I know he was talking only about cavities, but I start getting all philosophical. Where would I be if I wasn’t so careless, so complacent? Several years ago I thought I was invincible, eating sugary candy and having one night stands with my best friend’s brother, like both my teeth and my heart would sustain no injuries. And when I heard about George W. Bush, this rising star in the Republican Party who everyone wants to sit and have a beer with, I wasn’t worried because life was good, and I had gotten used to success. Now I’m trying to get Dr. Rudolf’s scolding out of my head, and I’m casting off all future Tootsie Pops and Starbursts. But I can’t quiet the voice that is telling me over and over: It’s too late. The damage is done.
I check my voice mail. One new message.
“Hi Lucy, it’s Naomi. I feel bad about Dr. Rudolf, and I have an idea for how to make it up to you. Give me a call.”
My entire body sags. Calling Naomi often takes a long time, and I’m not in the mood. I’d rather curl up with some scrambled eggs and CNN, but she’s my boss, and if she says to call her, I call her.

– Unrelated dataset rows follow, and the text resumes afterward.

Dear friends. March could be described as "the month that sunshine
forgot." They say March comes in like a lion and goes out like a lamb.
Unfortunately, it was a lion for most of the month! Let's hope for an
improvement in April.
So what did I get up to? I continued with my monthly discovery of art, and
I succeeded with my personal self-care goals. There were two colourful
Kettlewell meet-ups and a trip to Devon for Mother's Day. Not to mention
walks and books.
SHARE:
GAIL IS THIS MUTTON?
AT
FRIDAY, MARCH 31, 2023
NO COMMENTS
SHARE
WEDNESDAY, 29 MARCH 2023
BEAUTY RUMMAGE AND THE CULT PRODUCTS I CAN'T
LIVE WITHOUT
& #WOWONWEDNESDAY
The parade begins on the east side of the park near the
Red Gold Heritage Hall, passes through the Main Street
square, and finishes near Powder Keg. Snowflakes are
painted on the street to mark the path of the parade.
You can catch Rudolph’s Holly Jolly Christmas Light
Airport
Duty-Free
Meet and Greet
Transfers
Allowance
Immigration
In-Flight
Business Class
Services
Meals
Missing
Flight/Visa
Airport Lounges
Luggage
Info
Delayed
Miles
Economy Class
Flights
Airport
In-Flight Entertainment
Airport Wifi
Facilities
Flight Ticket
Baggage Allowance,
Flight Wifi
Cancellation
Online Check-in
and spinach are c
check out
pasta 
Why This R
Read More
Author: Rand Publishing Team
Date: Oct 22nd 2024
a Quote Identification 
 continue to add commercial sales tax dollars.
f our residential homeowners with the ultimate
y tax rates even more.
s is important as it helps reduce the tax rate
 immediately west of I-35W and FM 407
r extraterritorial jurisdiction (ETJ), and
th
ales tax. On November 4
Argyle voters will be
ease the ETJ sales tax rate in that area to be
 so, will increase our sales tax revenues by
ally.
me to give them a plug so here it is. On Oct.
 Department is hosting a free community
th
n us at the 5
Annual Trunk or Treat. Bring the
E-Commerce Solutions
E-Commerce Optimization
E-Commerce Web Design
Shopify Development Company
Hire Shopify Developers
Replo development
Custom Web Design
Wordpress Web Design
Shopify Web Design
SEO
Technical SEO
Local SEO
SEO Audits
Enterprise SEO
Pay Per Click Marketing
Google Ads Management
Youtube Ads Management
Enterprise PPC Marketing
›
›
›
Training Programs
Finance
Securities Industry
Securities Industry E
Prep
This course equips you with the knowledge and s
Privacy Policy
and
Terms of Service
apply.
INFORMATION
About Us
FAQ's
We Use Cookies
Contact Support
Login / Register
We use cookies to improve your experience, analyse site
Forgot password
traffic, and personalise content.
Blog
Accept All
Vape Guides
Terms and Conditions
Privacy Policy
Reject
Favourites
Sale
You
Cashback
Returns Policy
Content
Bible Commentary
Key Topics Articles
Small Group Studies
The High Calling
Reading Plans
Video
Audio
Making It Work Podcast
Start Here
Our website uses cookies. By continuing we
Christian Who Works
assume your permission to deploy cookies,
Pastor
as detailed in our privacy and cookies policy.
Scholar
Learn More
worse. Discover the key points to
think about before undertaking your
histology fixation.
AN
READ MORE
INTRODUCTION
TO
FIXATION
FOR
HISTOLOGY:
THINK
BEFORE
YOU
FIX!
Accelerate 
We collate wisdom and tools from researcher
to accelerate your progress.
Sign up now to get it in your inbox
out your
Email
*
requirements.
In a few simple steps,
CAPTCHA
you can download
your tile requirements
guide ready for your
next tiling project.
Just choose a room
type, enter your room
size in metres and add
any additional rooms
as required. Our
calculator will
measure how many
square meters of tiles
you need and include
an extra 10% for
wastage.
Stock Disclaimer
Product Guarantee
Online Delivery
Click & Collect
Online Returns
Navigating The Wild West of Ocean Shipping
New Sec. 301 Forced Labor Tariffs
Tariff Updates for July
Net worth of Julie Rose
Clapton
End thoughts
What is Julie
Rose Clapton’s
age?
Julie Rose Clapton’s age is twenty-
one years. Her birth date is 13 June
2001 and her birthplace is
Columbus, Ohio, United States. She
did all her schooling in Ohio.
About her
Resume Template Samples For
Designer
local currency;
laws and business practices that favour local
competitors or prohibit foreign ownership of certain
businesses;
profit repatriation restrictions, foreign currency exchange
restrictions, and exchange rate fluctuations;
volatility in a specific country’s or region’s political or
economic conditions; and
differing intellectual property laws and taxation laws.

She answers on the first ring.
“How are your teeth?”
“Fixedth, for now. But the novaciane sthill hasn’th worn off, tho iths thort of hard for me thoo talk.”
“Right, okay. I’ll keep it short then. What would you think…” she pauses for emphasis, and when she continues talking her voice has raised an octave. “… about going to New York with me?”
Naomi has been planning a trip to NYC for several months. We got a grant to visit and observe some of their more successful community organizations so we can copy their methods. She’s been super excited about it, planning both her work and her shopping itinerary.
“I don’ understhan. There’th money for tha?